While in the States, in particular, we found out about the ‘attraction of the opposite sex’ of a foreign uniform. More than a few members of the RNMFS made lifelong friends. I still have my uniform and what’s more, it still fits, mostly. Just wish that I could use it again!!
My ‘End of WW2 celebration, VP-day’
I happened to be on a week’s break from Operational flying and was quartered at our off-duty base in Queanbeyan, ACT when word spread that the War was over; it was about 10 at night. My co-pilot and other friends had been out ‘on the town’ that night and on hearing the news broadcast on the Radio decided to involve me in their now heightened celebration status. Woken up from sleep and gauging their sobriety, I thought that it was a bad joke and rejected their invitation to join them on their booze track.
Next morning reality hit. An impromptu decision by the CO to an invitation of RAAF HQ to fly a 3-plane formation over the War memorial in Melbourne at 10 that morning had me and two other pilots getting ready. In effect we were the only ones at base who were stone-cold sober, having retired early the previous night.

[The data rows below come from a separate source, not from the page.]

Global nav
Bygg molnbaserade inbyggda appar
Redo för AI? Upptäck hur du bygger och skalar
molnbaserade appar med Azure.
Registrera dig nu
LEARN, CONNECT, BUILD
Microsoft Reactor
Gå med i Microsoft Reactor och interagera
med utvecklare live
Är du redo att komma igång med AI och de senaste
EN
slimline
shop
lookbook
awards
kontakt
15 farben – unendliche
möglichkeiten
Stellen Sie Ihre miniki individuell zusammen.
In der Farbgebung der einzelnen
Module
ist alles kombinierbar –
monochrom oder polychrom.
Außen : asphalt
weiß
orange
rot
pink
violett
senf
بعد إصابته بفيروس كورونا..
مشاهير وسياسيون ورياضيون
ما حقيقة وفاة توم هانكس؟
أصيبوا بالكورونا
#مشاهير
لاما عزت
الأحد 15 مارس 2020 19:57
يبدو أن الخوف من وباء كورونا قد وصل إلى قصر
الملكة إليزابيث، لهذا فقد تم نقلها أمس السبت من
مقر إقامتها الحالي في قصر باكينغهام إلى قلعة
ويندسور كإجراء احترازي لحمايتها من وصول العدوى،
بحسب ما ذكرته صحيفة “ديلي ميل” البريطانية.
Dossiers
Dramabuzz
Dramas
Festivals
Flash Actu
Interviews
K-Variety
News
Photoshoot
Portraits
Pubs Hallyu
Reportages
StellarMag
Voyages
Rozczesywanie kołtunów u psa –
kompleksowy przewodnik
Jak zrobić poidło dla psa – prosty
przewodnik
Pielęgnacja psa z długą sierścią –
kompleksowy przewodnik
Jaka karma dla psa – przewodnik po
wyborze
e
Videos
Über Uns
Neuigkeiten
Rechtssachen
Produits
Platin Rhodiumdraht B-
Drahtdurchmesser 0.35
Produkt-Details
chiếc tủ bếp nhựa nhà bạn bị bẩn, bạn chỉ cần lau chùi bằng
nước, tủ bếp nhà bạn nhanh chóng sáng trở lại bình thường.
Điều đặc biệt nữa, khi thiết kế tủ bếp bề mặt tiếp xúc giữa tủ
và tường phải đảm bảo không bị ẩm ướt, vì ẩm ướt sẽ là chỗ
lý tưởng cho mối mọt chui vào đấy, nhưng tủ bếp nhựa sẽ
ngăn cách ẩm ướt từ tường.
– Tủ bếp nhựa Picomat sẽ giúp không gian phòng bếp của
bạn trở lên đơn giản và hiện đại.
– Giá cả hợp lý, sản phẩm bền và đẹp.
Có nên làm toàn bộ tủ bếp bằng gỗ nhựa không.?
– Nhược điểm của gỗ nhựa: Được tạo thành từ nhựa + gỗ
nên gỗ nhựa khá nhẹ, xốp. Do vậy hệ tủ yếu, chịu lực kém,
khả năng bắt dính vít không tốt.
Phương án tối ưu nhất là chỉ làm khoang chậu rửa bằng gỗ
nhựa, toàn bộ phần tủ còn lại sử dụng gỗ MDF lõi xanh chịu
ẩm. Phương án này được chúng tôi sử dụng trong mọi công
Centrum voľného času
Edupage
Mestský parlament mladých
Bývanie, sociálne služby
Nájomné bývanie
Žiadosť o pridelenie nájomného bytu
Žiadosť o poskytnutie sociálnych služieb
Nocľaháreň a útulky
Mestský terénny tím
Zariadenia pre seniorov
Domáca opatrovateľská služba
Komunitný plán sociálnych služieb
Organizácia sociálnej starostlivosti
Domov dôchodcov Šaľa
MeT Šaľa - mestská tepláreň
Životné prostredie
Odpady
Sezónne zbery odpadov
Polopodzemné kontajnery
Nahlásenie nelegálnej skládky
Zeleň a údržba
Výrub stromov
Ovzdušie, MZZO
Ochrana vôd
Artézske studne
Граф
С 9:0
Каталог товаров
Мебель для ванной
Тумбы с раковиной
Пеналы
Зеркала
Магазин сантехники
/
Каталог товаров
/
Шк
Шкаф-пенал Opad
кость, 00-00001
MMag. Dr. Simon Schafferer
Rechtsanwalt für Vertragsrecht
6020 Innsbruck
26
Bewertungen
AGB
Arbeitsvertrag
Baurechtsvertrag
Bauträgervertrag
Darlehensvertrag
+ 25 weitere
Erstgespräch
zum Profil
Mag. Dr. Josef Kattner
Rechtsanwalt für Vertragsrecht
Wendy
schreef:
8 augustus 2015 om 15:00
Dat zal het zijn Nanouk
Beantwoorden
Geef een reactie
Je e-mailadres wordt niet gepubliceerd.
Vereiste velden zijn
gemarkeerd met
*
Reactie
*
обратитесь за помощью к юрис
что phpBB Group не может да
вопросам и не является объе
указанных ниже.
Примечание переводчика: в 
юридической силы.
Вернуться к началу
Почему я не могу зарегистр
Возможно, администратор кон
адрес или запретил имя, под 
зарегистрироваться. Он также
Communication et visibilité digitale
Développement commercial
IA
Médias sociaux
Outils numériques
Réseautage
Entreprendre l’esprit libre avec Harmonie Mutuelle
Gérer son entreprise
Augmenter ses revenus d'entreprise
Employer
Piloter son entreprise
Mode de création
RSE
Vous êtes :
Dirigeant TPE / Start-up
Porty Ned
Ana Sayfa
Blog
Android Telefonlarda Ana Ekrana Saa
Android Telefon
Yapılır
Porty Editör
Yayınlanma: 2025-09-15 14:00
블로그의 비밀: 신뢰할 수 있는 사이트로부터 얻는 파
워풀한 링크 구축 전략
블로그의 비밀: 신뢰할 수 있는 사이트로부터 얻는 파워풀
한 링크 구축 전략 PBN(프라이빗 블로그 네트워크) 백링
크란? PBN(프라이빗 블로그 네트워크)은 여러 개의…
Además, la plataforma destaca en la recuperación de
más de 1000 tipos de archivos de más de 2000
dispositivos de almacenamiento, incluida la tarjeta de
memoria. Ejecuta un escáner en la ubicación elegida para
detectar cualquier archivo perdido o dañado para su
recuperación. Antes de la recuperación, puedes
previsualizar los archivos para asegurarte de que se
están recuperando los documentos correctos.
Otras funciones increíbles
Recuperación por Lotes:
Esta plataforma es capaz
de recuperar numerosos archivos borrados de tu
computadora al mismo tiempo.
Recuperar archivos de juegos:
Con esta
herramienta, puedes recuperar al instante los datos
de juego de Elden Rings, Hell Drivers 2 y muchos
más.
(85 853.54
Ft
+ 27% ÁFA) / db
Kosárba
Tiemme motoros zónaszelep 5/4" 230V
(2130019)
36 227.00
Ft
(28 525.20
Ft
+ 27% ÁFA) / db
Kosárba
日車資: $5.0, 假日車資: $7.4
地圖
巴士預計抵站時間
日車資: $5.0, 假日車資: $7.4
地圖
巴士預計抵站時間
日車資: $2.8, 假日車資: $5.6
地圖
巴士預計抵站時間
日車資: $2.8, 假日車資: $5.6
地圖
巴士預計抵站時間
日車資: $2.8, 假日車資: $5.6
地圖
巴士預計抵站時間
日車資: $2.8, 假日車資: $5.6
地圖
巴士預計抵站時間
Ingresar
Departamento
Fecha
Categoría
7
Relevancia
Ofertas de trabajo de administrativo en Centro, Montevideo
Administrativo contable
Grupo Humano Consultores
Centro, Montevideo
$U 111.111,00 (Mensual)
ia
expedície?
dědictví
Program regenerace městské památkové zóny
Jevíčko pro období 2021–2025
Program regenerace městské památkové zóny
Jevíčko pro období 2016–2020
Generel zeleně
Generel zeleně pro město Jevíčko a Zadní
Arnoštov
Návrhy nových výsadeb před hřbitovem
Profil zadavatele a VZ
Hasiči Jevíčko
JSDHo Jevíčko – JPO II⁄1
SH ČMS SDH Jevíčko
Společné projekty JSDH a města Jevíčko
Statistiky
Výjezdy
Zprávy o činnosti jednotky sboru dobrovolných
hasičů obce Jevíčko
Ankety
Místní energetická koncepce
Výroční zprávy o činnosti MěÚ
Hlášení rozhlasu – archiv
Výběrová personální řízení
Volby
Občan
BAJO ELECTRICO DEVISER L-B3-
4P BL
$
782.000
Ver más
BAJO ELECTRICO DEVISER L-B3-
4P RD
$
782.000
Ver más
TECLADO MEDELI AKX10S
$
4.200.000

So, three B25 Mitchells from the predominantly Dutch crewed No 18 RAAF Squadron were in the air at about 3000ft over the War Memorial in Melbourne at precisely 10 am. After a few passes we flew back to fly over Martin Place in Sydney, according to our ‘orders of the day’. I had the lead position at the time and was on a dare to fly under the ‘Bridge’. I peeled off and did just that before rejoining my flight position. It only took a few seconds as we passed low over the ‘Bridge’ while I dived under.
There is a sequel to this. Years later, when the old CO had long retired, he was questioned about this event and maintained that he would have known about it. To be fair, if my CO had thought that I would have told him what I had done, he hadn’t reckoned about my youthful exuberance and what CO’s should not be told.
Incidentally this escapade has been written up in a book published in 2001, titled “The Fourth Ally” by Doug Hurst, a retired RAAF staff officer
Hans de Vries
Footnote:
Hans had one more flying experience. In 2004 he was co-pilot to Kerry Skyring in Auster J5B VH-KAL on a flight from Hervey Bay Qld. to the Auster rally at Naracoorte SA and return. Kerry comments: "Every time I handed the controls to Hans the Auster seemed to fly faster and hold track better than it ever did for me. He truly has a great touch".